ABOUT THIS TASK. Once you have read the listing below, write all of it out again exactly.

DATA.
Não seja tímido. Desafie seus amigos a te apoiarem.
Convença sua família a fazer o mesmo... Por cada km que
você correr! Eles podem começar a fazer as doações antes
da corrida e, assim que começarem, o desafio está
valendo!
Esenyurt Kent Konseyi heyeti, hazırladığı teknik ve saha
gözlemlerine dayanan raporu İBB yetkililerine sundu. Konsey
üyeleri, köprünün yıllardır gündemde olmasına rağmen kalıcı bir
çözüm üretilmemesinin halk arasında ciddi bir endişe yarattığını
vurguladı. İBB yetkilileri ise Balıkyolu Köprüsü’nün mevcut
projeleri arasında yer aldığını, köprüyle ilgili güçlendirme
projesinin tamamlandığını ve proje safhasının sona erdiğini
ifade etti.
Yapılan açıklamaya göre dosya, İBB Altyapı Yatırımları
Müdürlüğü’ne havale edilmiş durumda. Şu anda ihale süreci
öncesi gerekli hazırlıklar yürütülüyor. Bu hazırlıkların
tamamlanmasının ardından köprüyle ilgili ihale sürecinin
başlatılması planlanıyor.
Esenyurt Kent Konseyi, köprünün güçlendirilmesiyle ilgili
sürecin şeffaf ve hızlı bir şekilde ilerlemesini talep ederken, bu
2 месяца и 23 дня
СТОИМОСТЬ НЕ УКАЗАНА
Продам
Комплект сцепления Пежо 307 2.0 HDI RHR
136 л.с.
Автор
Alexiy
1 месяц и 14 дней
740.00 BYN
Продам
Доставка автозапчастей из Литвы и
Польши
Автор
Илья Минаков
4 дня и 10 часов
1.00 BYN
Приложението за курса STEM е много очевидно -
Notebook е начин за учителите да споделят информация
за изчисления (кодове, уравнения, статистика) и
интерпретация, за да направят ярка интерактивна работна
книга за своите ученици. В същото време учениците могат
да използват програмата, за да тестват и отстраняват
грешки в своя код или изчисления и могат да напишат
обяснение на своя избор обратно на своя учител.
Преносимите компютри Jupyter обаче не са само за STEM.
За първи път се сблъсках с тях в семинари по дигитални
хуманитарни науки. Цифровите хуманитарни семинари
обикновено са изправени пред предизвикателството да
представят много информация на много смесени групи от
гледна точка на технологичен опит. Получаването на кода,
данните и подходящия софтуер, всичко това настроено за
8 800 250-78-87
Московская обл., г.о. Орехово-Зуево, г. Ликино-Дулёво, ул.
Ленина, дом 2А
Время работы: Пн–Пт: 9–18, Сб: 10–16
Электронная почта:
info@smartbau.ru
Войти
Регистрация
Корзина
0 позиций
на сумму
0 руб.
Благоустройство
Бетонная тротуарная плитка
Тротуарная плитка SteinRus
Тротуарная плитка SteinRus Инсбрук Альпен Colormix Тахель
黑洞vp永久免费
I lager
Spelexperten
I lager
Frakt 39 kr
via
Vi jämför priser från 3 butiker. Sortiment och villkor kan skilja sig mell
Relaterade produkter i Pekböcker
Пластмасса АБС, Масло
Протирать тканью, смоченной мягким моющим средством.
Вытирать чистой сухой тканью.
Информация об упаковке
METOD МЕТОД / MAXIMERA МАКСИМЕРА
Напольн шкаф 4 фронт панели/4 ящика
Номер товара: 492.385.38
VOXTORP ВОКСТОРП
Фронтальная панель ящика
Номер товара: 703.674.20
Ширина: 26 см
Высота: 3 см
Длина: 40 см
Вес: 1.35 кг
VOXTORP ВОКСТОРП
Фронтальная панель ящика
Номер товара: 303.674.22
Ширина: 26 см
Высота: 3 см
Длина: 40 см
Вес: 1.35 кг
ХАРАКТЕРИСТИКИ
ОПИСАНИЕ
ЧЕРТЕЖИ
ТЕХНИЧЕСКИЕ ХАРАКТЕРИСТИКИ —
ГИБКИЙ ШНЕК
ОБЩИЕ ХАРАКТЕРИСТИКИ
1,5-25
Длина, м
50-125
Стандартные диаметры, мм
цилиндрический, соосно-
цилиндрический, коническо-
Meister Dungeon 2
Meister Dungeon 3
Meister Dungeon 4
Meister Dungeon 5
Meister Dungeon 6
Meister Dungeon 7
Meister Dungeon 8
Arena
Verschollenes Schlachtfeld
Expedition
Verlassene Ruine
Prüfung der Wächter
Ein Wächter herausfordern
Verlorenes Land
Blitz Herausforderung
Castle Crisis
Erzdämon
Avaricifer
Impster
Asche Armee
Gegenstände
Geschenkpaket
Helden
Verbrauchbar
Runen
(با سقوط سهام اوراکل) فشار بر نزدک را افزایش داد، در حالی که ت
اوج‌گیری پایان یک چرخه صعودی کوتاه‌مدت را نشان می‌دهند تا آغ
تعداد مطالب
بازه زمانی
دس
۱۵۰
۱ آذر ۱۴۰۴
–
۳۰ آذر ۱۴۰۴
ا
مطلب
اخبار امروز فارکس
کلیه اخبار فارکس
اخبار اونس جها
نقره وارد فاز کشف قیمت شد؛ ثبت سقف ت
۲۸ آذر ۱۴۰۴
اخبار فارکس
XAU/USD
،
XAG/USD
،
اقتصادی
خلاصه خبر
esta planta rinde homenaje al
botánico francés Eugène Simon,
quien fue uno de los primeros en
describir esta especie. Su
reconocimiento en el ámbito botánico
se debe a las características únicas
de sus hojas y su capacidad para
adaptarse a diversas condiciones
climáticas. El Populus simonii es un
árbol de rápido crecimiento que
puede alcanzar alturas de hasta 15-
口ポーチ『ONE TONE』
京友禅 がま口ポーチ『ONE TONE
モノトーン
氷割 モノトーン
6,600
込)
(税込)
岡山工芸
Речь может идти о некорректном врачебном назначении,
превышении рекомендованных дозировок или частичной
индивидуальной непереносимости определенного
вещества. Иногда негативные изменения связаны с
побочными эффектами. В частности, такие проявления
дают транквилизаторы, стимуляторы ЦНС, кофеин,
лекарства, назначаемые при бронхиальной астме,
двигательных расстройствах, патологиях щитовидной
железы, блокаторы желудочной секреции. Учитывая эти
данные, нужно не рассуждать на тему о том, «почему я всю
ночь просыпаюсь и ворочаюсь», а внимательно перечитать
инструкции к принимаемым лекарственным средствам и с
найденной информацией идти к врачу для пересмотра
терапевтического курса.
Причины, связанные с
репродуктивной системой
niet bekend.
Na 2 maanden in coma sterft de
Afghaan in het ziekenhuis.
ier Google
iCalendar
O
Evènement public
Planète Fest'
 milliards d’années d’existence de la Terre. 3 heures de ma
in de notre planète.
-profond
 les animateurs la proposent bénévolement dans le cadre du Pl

COMPLETED EXERCISE.
Não seja tímido. Desafie seus amigos a te apoiarem.
Convença sua família a fazer o mesmo... Por cada km que
você correr! Eles podem começar a fazer as doações antes
da corrida e, assim que começarem, o desafio está
valendo!
Esenyurt Kent Konseyi heyeti, hazırladığı teknik ve saha
gözlemlerine dayanan raporu İBB yetkililerine sundu. Konsey
üyeleri, köprünün yıllardır gündemde olmasına rağmen kalıcı bir
çözüm üretilmemesinin halk arasında ciddi bir endişe yarattığını
vurguladı. İBB yetkilileri ise Balıkyolu Köprüsü’nün mevcut
projeleri arasında yer aldığını, köprüyle ilgili güçlendirme
projesinin tamamlandığını ve proje safhasının sona erdiğini
ifade etti.
Yapılan açıklamaya göre dosya, İBB Altyapı Yatırımları
Müdürlüğü’ne havale edilmiş durumda. Şu anda ihale süreci
öncesi gerekli hazırlıklar yürütülüyor. Bu hazırlıkların
tamamlanmasının ardından köprüyle ilgili ihale sürecinin
başlatılması planlanıyor.
Esenyurt Kent Konseyi, köprünün güçlendirilmesiyle ilgili
sürecin şeffaf ve hızlı bir şekilde ilerlemesini talep ederken, bu
2 месяца и 23 дня
СТОИМОСТЬ НЕ УКАЗАНА
Продам
Комплект сцепления Пежо 307 2.0 HDI RHR
136 л.с.
Автор
Alexiy
1 месяц и 14 дней
740.00 BYN
Продам
Доставка автозапчастей из Литвы и
Польши
Автор
Илья Минаков
4 дня и 10 часов
1.00 BYN
Приложението за курса STEM е много очевидно -
Notebook е начин за учителите да споделят информация
за изчисления (кодове, уравнения, статистика) и
интерпретация, за да направят ярка интерактивна работна
книга за своите ученици. В същото време учениците могат
да използват програмата, за да тестват и отстраняват
грешки в своя код или изчисления и могат да напишат
обяснение на своя избор обратно на своя учител.
Преносимите компютри Jupyter обаче не са само за STEM.
За първи път се сблъсках с тях в семинари по дигитални
хуманитарни науки. Цифровите хуманитарни семинари
обикновено са изправени пред предизвикателството да
представят много информация на много смесени групи от
гледна точка на технологичен опит. Получаването на кода,
данните и подходящия софтуер, всичко това настроено за
8 800 250-78-87
Московская обл., г.о. Орехово-Зуево, г. Ликино-Дулёво, ул.
Ленина, дом 2А
Время работы: Пн–Пт: 9–18, Сб: 10–16
Электронная почта:
info@smartbau.ru
Войти
Регистрация
Корзина
0 позиций
на сумму
0 руб.
Благоустройство
Бетонная тротуарная плитка
Тротуарная плитка SteinRus
Тротуарная плитка SteinRus Инсбрук Альпен Colormix Тахель
黑洞vp永久免费
I lager
Spelexperten
I lager
Frakt 39 kr
via
Vi jämför priser från 3 butiker. Sortiment och villkor kan skilja sig mell
Relaterade produkter i Pekböcker
Пластмасса АБС, Масло
Протирать тканью, смоченной мягким моющим средством.
Вытирать чистой сухой тканью.
Информация об упаковке
METOD МЕТОД / MAXIMERA МАКСИМЕРА
Напольн шкаф 4 фронт панели/4 ящика
Номер товара: 492.385.38
VOXTORP ВОКСТОРП
Фронтальная панель ящика
Номер товара: 703.674.20
Ширина: 26 см
Высота: 3 см
Длина: 40 см
Вес: 1.35 кг
VOXTORP ВОКСТОРП
Фронтальная панель ящика
Номер товара: 303.674.22
Ширина: 26 см
Высота: 3 см
Длина: 40 см
Вес: 1.35 кг
ХАРАКТЕРИСТИКИ
ОПИСАНИЕ
ЧЕРТЕЖИ
ТЕХНИЧЕСКИЕ ХАРАКТЕРИСТИКИ —
ГИБКИЙ ШНЕК
ОБЩИЕ ХАРАКТЕРИСТИКИ
1,5-25
Длина, м
50-125
Стандартные диаметры, мм
цилиндрический, соосно-
цилиндрический, коническо-
Meister Dungeon 2
Meister Dungeon 3
Meister Dungeon 4
Meister Dungeon 5
Meister Dungeon 6
Meister Dungeon 7
Meister Dungeon 8
Arena
Verschollenes Schlachtfeld
Expedition
Verlassene Ruine
Prüfung der Wächter
Ein Wächter herausfordern
Verlorenes Land
Blitz Herausforderung
Castle Crisis
Erzdämon
Avaricifer
Impster
Asche Armee
Gegenstände
Geschenkpaket
Helden
Verbrauchbar
Runen
(با سقوط سهام اوراکل) فشار بر نزدک را افزایش داد، در حالی که ت
اوج‌گیری پایان یک چرخه صعودی کوتاه‌مدت را نشان می‌دهند تا آغ
تعداد مطالب
بازه زمانی
دس
۱۵۰
۱ آذر ۱۴۰۴
–
۳۰ آذر ۱۴۰۴
ا
مطلب
اخبار امروز فارکس
کلیه اخبار فارکس
اخبار اونس جها
نقره وارد فاز کشف قیمت شد؛ ثبت سقف ت
۲۸ آذر ۱۴۰۴
اخبار فارکس
XAU/USD
،
XAG/USD
،
اقتصادی
خلاصه خبر
esta planta rinde homenaje al
botánico francés Eugène Simon,
quien fue uno de los primeros en
describir esta especie. Su
reconocimiento en el ámbito botánico
se debe a las características únicas
de sus hojas y su capacidad para
adaptarse a diversas condiciones
climáticas. El Populus simonii es un
árbol de rápido crecimiento que
puede alcanzar alturas de hasta 15-
口ポーチ『ONE TONE』
京友禅 がま口ポーチ『ONE TONE
モノトーン
氷割 モノトーン
6,600
込)
(税込)
岡山工芸
Речь может идти о некорректном врачебном назначении,
превышении рекомендованных дозировок или частичной
индивидуальной непереносимости определенного
вещества. Иногда негативные изменения связаны с
побочными эффектами. В частности, такие проявления
дают транквилизаторы, стимуляторы ЦНС, кофеин,
лекарства, назначаемые при бронхиальной астме,
двигательных расстройствах, патологиях щитовидной
железы, блокаторы желудочной секреции. Учитывая эти
данные, нужно не рассуждать на тему о том, «почему я всю
ночь просыпаюсь и ворочаюсь», а внимательно перечитать
инструкции к принимаемым лекарственным средствам и с
найденной информацией идти к врачу для пересмотра
терапевтического курса.
Причины, связанные с
репродуктивной системой
niet bekend.
Na 2 maanden in coma sterft de
Afghaan in het ziekenhuis.
ier Google
iCalendar
O
Evènement public
Planète Fest'
 milliards d’années d’existence de la Terre. 3 heures de ma
in de notre planète.
-profond
 les animateurs la proposent bénévolement dans le cadre du Pl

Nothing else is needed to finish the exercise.